Students wishing to participate are asked to register through the following form.
To ensure direct interaction, close mentoring, and applied practical discussion throughout the programme, the course is open to a maximum of 15 students.
A syllabus of the course is available here.
Further details at the following e-mail addresses: kamenyb@abv.bg, victor-cristian.roth@icub.unibuc.ro, events@icub.unibuc.ro.
Dr. Kamen Boyadzhiev received his BA and MA in Archaeology from Sofia University “St. Kliment Ohridski” and completed his PhD at the National Archaeological Institute with Museum at the Bulgarian Academy of Sciences (NAIM-BAS), where he has been affiliated since 2007. Since 2022, he has served as Associate Professor at the Institute.
With 25 years of field experience, his work combines systematic field surveys, rescue archaeology, and long-term research excavations at major prehistoric sites of the 6th and 5th millennium BC, including tell Yunatsite, among others.
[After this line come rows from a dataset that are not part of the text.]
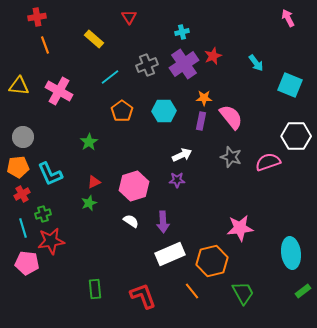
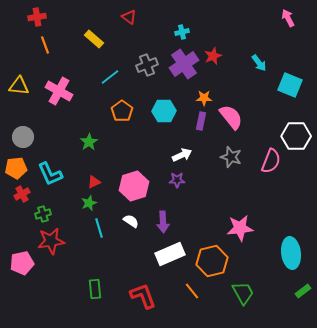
red triangle at (129, 17): rotated 21 degrees counterclockwise
cyan arrow at (256, 63): moved 3 px right
pink semicircle at (268, 162): moved 3 px right, 1 px up; rotated 130 degrees clockwise
orange pentagon at (18, 167): moved 2 px left, 1 px down
cyan line at (23, 228): moved 76 px right
pink pentagon at (27, 263): moved 5 px left; rotated 20 degrees counterclockwise
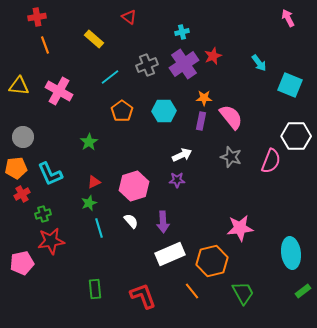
white semicircle at (131, 221): rotated 14 degrees clockwise
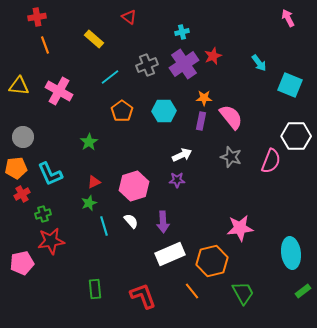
cyan line at (99, 228): moved 5 px right, 2 px up
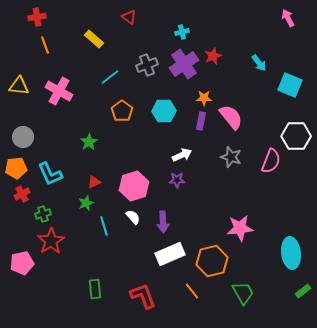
green star at (89, 203): moved 3 px left
white semicircle at (131, 221): moved 2 px right, 4 px up
red star at (51, 241): rotated 24 degrees counterclockwise
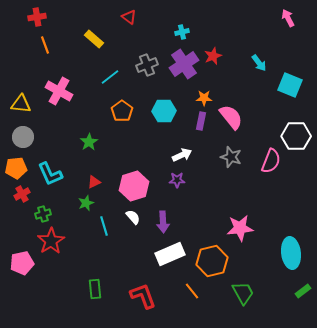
yellow triangle at (19, 86): moved 2 px right, 18 px down
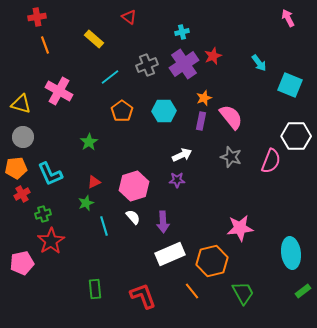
orange star at (204, 98): rotated 21 degrees counterclockwise
yellow triangle at (21, 104): rotated 10 degrees clockwise
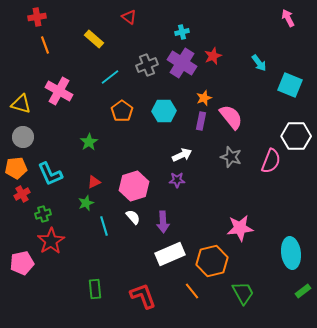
purple cross at (184, 64): moved 2 px left, 1 px up; rotated 24 degrees counterclockwise
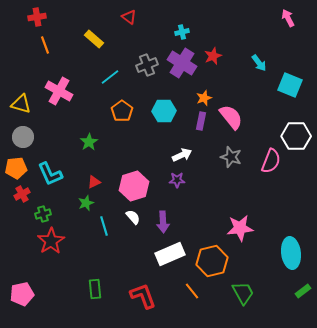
pink pentagon at (22, 263): moved 31 px down
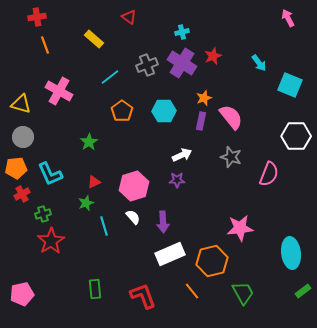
pink semicircle at (271, 161): moved 2 px left, 13 px down
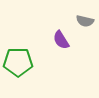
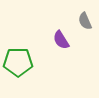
gray semicircle: rotated 54 degrees clockwise
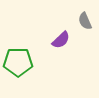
purple semicircle: rotated 102 degrees counterclockwise
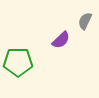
gray semicircle: rotated 48 degrees clockwise
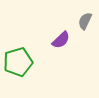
green pentagon: rotated 16 degrees counterclockwise
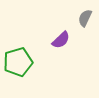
gray semicircle: moved 3 px up
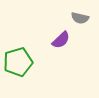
gray semicircle: moved 5 px left; rotated 102 degrees counterclockwise
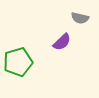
purple semicircle: moved 1 px right, 2 px down
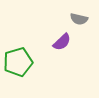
gray semicircle: moved 1 px left, 1 px down
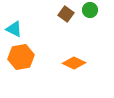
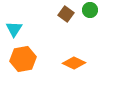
cyan triangle: rotated 36 degrees clockwise
orange hexagon: moved 2 px right, 2 px down
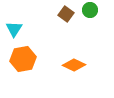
orange diamond: moved 2 px down
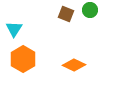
brown square: rotated 14 degrees counterclockwise
orange hexagon: rotated 20 degrees counterclockwise
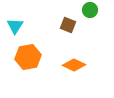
brown square: moved 2 px right, 11 px down
cyan triangle: moved 1 px right, 3 px up
orange hexagon: moved 5 px right, 2 px up; rotated 20 degrees clockwise
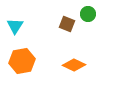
green circle: moved 2 px left, 4 px down
brown square: moved 1 px left, 1 px up
orange hexagon: moved 6 px left, 4 px down
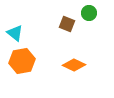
green circle: moved 1 px right, 1 px up
cyan triangle: moved 7 px down; rotated 24 degrees counterclockwise
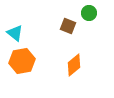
brown square: moved 1 px right, 2 px down
orange diamond: rotated 65 degrees counterclockwise
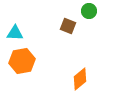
green circle: moved 2 px up
cyan triangle: rotated 36 degrees counterclockwise
orange diamond: moved 6 px right, 14 px down
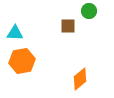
brown square: rotated 21 degrees counterclockwise
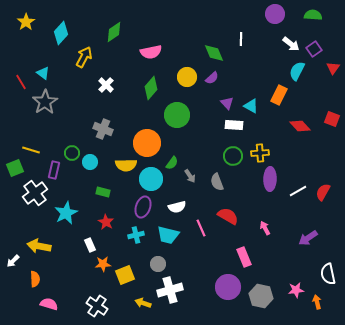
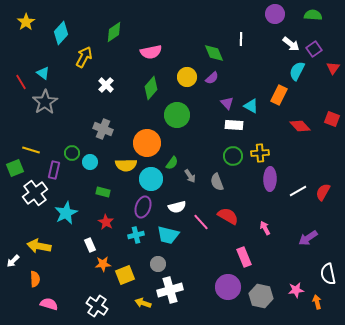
pink line at (201, 228): moved 6 px up; rotated 18 degrees counterclockwise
Since 2022, he has also been director of the excavations at tell Yunatsite.
His research focuses on the Neolithic and Chalcolithic periods in the Northern Balkans, especially in present-day Bulgaria. His long-standing interests include weapons and warfare in prehistory, the collapse of Chalcolithic cultures in Bulgaria, and, more recently, the metallurgy of gold as well as subsistence and storage strategies in Chalcolithic communities.